Tenant compte par application des dispositions de l'article 1235-3 du code du travail, d'une ancienneté de 10 années, d'un âge de 51 ans, d'un salaire de référence de 1.604 €, de ce que la salariée justifie d'une période d'arrêt de travail du 22/10/2019 au 1er/02/2020, de ce que le bénéfice d'une pension d'invalidité 2ème catégorie lui a été notifié à titre temporaire le 09/12/2019 d'un montant brut mensuel de 676,69 € mais qu'elle ne produit aucun élément postérieur à 2020 relatif à son insertion sur le marché du travail, il convient par infirmation du jugement entrepris de condamner la SA La Bastide à lui payer une somme de 10.426 € à titre de dommages-intérêts pour licenciement sans cause réelle et sérieuse.



Sur la remise sous astreinte des documents de fin de contrat :



Le sens du présent arrêt conduit à faire droit à la demande de Mme [B] de rectification de l'ensemble des documents sociaux de rupture afférents (attestation pôle emploi, certificat de travail, dernier bulletin de salaire) sans qu'il soit cependant nécessaire d'assortir cette mesure d'une astreinte, le rejet de cette demande par la juridiction prud'homale étant confirmé.

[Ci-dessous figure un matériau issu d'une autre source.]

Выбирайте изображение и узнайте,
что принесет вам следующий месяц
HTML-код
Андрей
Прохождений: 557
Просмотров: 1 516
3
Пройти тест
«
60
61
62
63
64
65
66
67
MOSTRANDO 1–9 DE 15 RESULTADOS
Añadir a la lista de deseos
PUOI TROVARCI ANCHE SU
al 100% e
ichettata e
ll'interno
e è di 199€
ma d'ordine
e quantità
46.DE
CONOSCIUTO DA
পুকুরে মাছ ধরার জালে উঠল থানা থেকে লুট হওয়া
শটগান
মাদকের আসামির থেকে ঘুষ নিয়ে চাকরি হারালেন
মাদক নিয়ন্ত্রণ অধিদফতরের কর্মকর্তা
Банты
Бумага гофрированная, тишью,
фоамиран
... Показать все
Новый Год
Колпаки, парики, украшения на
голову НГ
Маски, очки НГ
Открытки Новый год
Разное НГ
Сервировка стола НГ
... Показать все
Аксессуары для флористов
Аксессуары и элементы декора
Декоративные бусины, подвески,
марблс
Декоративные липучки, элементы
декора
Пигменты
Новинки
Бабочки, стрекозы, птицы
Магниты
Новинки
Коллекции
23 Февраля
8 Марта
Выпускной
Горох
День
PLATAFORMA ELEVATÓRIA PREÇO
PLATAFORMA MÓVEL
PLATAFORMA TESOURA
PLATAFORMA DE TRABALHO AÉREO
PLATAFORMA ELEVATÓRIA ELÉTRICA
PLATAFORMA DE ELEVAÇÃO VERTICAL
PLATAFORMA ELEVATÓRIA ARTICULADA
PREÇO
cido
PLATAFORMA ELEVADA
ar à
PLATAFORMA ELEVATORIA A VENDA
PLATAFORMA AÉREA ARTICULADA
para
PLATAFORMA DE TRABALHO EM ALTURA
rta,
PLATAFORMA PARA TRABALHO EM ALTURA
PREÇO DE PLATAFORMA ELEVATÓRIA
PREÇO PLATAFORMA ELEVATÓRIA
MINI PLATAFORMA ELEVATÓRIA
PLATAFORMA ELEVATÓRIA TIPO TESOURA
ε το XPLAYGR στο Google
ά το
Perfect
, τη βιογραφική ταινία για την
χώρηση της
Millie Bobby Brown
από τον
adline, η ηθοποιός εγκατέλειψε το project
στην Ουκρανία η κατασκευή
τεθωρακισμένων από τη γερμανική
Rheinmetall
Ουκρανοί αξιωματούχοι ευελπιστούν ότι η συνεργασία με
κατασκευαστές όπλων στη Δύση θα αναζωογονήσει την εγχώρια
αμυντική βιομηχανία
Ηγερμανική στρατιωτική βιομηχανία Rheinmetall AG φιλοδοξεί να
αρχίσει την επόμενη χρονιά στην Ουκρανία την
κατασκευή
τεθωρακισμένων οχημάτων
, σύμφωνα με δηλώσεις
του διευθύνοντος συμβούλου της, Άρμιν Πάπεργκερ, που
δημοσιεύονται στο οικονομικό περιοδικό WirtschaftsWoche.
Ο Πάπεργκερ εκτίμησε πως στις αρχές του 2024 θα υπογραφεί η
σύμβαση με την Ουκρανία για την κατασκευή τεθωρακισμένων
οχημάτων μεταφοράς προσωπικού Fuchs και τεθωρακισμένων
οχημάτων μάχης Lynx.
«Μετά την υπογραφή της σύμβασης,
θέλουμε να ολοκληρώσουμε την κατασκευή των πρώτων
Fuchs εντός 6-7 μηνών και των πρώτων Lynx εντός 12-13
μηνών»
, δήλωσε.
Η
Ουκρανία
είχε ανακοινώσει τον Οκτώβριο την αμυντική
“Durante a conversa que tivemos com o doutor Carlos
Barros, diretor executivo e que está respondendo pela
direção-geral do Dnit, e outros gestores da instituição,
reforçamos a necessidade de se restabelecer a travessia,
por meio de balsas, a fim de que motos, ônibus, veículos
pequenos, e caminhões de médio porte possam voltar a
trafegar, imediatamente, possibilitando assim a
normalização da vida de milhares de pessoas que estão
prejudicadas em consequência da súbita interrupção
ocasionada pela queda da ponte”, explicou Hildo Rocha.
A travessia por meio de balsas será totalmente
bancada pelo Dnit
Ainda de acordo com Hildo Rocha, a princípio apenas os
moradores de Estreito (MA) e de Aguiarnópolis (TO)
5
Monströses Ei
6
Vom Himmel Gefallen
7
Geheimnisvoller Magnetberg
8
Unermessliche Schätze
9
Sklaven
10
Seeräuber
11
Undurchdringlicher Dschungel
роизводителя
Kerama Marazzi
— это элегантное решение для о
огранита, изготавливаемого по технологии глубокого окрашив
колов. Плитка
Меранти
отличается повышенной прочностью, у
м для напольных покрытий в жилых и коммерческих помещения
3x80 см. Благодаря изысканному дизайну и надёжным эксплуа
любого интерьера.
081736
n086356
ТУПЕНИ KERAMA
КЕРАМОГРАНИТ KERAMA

Sur les dépens et les frais irrépétibles :



Il convient d'infirmer les dispositions du jugement entrepris ayant condamné Mme [B] aux entiers dépens et ayant rejeté sa demande au titre de l'article 700 du code de procédure civile.



La SA La Bastide est condamnée aux dépens de première instance et d'appel et à payer à Mme [B] une somme de 1.500 € au titre de l'article 700 du code de procédure civile.





PAR CES MOTIFS:



La Cour, après en avoir délibéré, statuant publiquement, par arrêt contradictoire prononcé par mise à disposition au greffe, les parties en ayant été avisées dans les conditions prévues à l'article 450 alinéa 2 du code de procédure civile et en matière prud'homale,



Infirme le jugement entrepris sauf en ce qu'il a rejeté la demande d'astreinte de Mme [B] assortissant la remise de documents de fin de contrat rectifiés.



Statuant à nouveau et y ajoutant:



Dit que l'inaptitude de Mme [B] a partiellement pour origine l'accident du travail du 14 avril 2016 et que l'employeur avait connaissance de cette origine professionnelle au moment du licenciement.



Dit que le licenciement de Mme [B] est dépourvu de cause réelle et sérieuse.



Fixe le salaire brut de référence à la somme de 1.604 €.



Condamne la SA la Bastide à payer à Madame [B] les sommes suivantes:

- 3.208 € à titre d'indemnité compensatrice de préavis;

- 3.295 € à titre de solde d'indemnité spéciale de licenciement;

- 10.426 € à titre de dommages-intérêts pour licenciement sans cause réelle et sérieuse.



Ordonne la rectification des documents sociaux de rupture (attestation pôle emploi, certificat de travail, dernier bulletin de salaire) conformément au présent arrêt,



Rejette la demande d'astreinte.



Condamne la SA La Bastide aux dépens de première instance et d'appel et à payer à Mme [B] une somme de 1.500 € au titre de l'article 700 du code de procédure civile.